Он не додумал. Последний грузовик едва скрылся за подъемом, как с осины вновь послышался свист. Неоднократный. Не удовлетворившись свистом, наблюдатель на осине махал руками. Саломатин махнул в ответ: «Поняли! Поняли!», достал из кобуры ТТ и сунул в карман шинели. Крайнев проделал то же с трофейным «люгером». Саломатин, не доверявший незнакомому оружию, не задумываясь, отдал трофей напарнику. «Шмайсеры» оба закинули спину, чтоб не насторожить немцев.
Грузовик, выскочивший из-за поворота, ехал быстро — судя по всему, догонял ушедшую вперед колонну.
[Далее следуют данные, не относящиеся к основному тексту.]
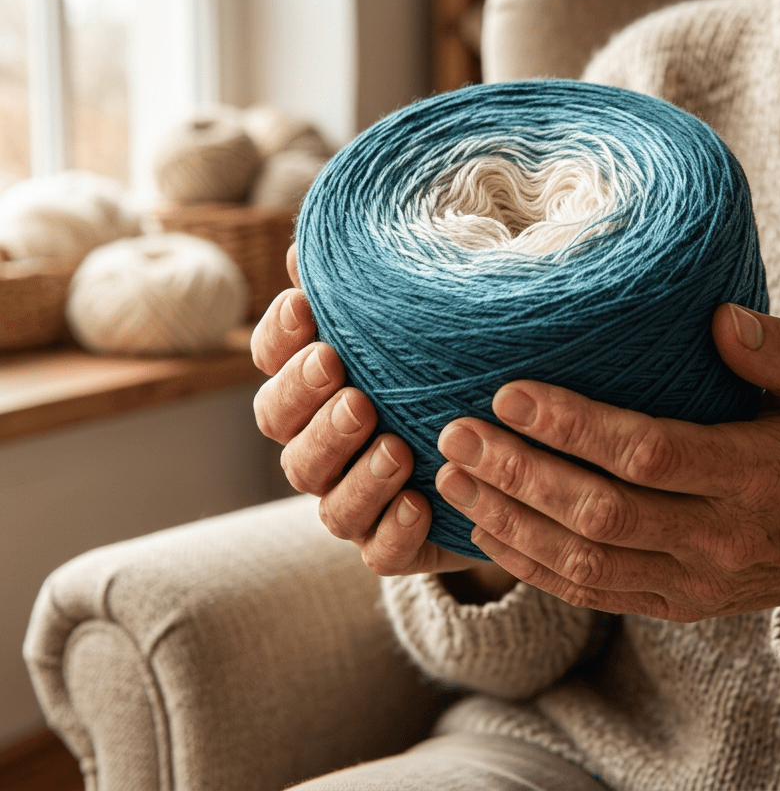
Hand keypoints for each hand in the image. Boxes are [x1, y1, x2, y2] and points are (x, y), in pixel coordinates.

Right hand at [251, 245, 511, 593]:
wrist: (496, 461)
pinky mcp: (390, 543)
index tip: (307, 307)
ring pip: (324, 494)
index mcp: (317, 385)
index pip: (271, 358)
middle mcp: (321, 442)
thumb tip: (320, 241)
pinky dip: (393, 529)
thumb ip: (372, 290)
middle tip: (339, 369)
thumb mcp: (422, 327)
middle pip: (281, 427)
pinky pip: (376, 549)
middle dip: (304, 396)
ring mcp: (352, 497)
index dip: (279, 336)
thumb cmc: (443, 375)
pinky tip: (421, 504)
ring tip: (394, 443)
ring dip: (352, 468)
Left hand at [435, 304, 779, 625]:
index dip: (574, 428)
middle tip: (457, 436)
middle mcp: (716, 538)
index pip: (648, 454)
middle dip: (520, 474)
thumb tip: (720, 318)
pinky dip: (530, 566)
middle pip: (600, 513)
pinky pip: (589, 595)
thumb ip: (779, 351)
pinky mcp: (671, 604)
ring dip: (510, 521)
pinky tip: (485, 530)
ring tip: (452, 479)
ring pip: (583, 562)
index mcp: (751, 476)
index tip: (509, 394)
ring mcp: (690, 580)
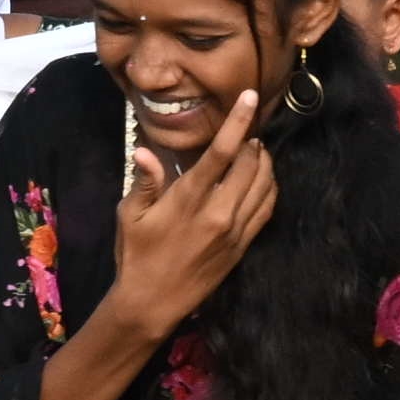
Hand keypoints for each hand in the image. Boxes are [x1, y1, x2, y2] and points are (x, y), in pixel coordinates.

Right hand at [107, 101, 283, 333]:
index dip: (238, 122)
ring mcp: (235, 231)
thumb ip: (145, 181)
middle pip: (251, 165)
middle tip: (248, 126)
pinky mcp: (243, 247)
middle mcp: (219, 213)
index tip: (251, 97)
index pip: (221, 153)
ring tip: (256, 148)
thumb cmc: (137, 254)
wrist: (153, 303)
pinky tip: (263, 178)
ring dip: (264, 162)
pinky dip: (270, 188)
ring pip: (264, 186)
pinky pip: (266, 210)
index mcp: (189, 200)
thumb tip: (146, 151)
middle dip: (253, 140)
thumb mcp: (129, 215)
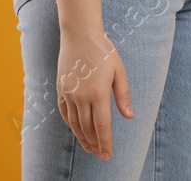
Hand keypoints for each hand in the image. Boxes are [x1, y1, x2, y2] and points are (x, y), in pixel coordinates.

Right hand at [57, 30, 132, 159]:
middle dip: (96, 144)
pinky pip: (65, 114)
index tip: (108, 154)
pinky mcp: (61, 90)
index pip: (102, 126)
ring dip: (83, 138)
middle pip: (88, 128)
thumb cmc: (104, 51)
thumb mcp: (119, 71)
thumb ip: (123, 96)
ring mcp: (69, 94)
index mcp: (99, 93)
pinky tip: (77, 131)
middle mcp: (82, 97)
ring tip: (90, 148)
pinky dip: (71, 125)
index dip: (106, 142)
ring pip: (75, 124)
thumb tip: (129, 116)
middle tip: (101, 155)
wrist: (80, 35)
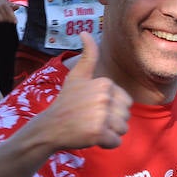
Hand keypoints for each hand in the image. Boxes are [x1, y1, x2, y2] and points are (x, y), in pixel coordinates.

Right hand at [36, 32, 130, 149]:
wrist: (49, 127)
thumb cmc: (67, 102)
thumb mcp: (77, 77)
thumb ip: (87, 56)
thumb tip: (86, 32)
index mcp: (104, 83)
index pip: (127, 102)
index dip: (113, 109)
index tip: (93, 108)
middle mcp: (104, 97)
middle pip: (126, 116)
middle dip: (112, 122)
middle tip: (90, 119)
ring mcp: (101, 115)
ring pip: (123, 130)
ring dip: (109, 133)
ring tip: (90, 128)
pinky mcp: (98, 133)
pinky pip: (116, 142)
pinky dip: (106, 144)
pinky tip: (90, 137)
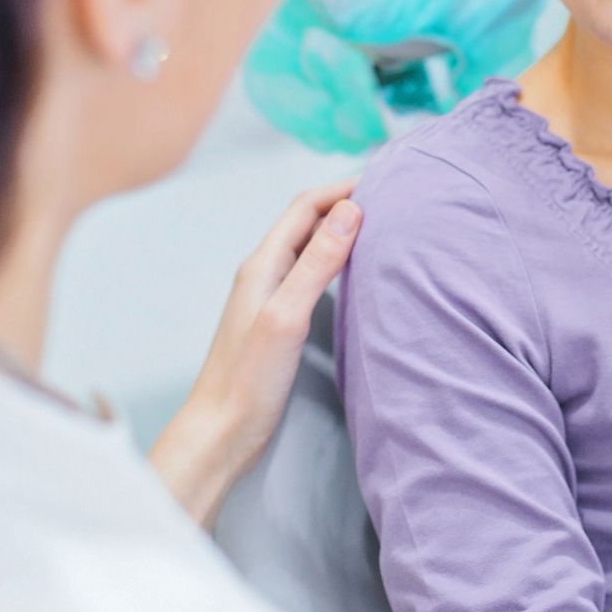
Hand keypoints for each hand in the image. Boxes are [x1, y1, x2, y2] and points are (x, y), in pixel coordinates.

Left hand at [149, 180, 361, 527]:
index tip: (384, 180)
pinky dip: (337, 260)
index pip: (305, 207)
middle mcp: (264, 273)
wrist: (222, 431)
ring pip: (310, 247)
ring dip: (342, 230)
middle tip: (390, 198)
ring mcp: (271, 296)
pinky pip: (311, 274)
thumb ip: (317, 264)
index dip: (342, 188)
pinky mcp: (280, 320)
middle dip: (345, 202)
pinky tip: (356, 272)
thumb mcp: (287, 316)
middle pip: (307, 221)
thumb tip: (351, 210)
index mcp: (262, 264)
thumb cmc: (249, 378)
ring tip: (381, 226)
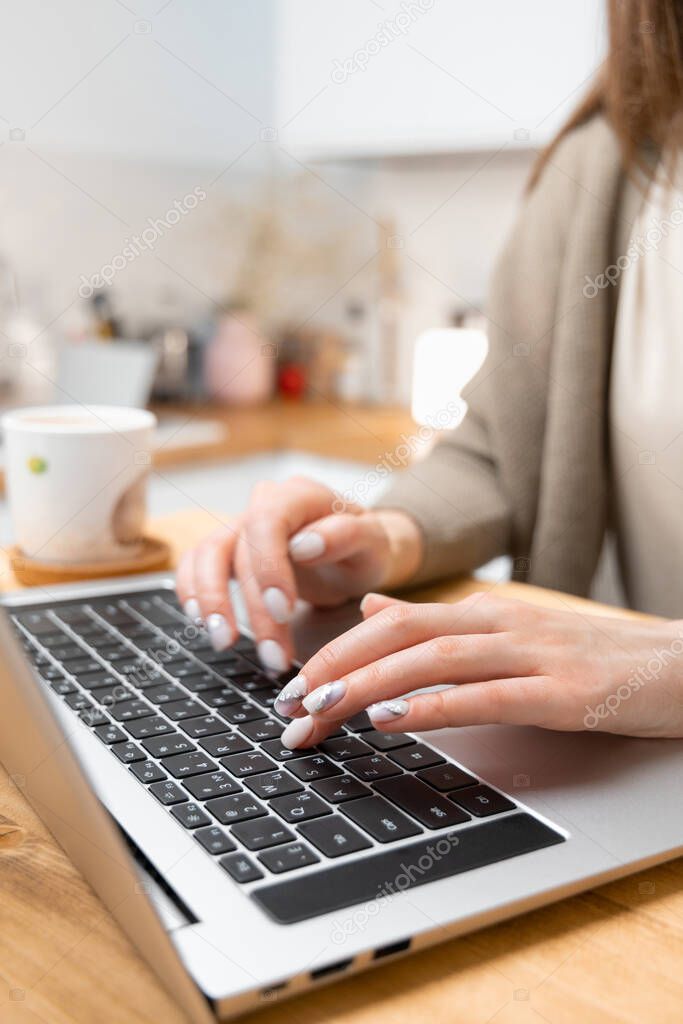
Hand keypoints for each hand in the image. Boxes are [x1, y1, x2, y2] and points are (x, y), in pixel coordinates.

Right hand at [175, 476, 421, 672]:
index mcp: (298, 495)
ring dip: (211, 602)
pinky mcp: (227, 548)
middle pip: (240, 551)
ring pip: (208, 555)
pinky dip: (193, 592)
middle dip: (253, 608)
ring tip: (224, 643)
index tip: (284, 611)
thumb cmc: (361, 546)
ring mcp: (240, 525)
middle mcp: (263, 504)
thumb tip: (304, 545)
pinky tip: (202, 623)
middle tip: (272, 655)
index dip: (268, 567)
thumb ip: (346, 536)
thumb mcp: (372, 542)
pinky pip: (196, 564)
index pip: (267, 522)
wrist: (351, 551)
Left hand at [275, 591, 682, 746]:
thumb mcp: (506, 633)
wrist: (678, 664)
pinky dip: (433, 705)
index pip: (390, 623)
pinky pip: (486, 695)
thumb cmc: (589, 657)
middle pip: (398, 635)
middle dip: (334, 669)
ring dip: (368, 684)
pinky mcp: (561, 692)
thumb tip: (371, 611)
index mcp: (481, 613)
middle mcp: (498, 624)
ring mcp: (530, 653)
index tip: (291, 690)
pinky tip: (393, 718)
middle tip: (287, 709)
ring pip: (432, 658)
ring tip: (320, 710)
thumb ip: (438, 626)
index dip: (334, 652)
Крайнев мысленно похвалил наблюдателя: заметил, оценил остановку! В следующий миг завизжали тормоза: Саломатин, шагнув на дорогу, поднял руку. «Ман» остановился впритирку с патрулем. Дверца распахнулась.
— Папирен! — потребовал Крайнев.
Сидевший рядом с водителем унтер-офицер, протянул ему солдатскую книжку, затем, не дожидаясь напоминания, передал документы водителя. Крайнев молча сунул их в карман шинели.
— Выйти из машины!
— Что-то случилось, господин фельдфебель? — спросил унтер-офицер.
— Здесь вопросы задаю я! — рявкнул Крайнев. — Исполнять!
Саломатин красноречиво потянул из-за спины автомат. Водитель и экспедитор выскочили из кабины и вытянулись перед Крайневым.
— Сколько солдат в кузове?
— Трое.
— Всех сюда!
Саломатин метнулся к заднему борту с автоматом наперевес.
— Оружие оставить! — услыхал его голос Крайнев и порадовался сообразительности напарника. Вскоре пятеро немцев стояли у борта. Выглядели они испуганно: смотрели в землю, переминались с ноги на ногу. Это было странно. Как ни грозна немецкая фельджандармерия, но чтоб так пугаться?
— Груз? — спросил Крайнев.
— Амуниция девятой бронетанковой дивизии! — доложил унтер офицер. — Обмундирование, обувь, теплые вещи. На фронте холодно! — пожаловался немец.
— Проверь! — кивнул Крайнев Саломатину.
Лица у немцев вытянулись. Скоро Крайнев понял причину. Саломатин забрался в кузов, обратно появился не один. На мостовую следом за ним спрыгнула девушка, как успел разглядеть Крайнев, совсем юная: лет восемнадцати. Одежда на ней была разорвана, под глазом багровел синяк.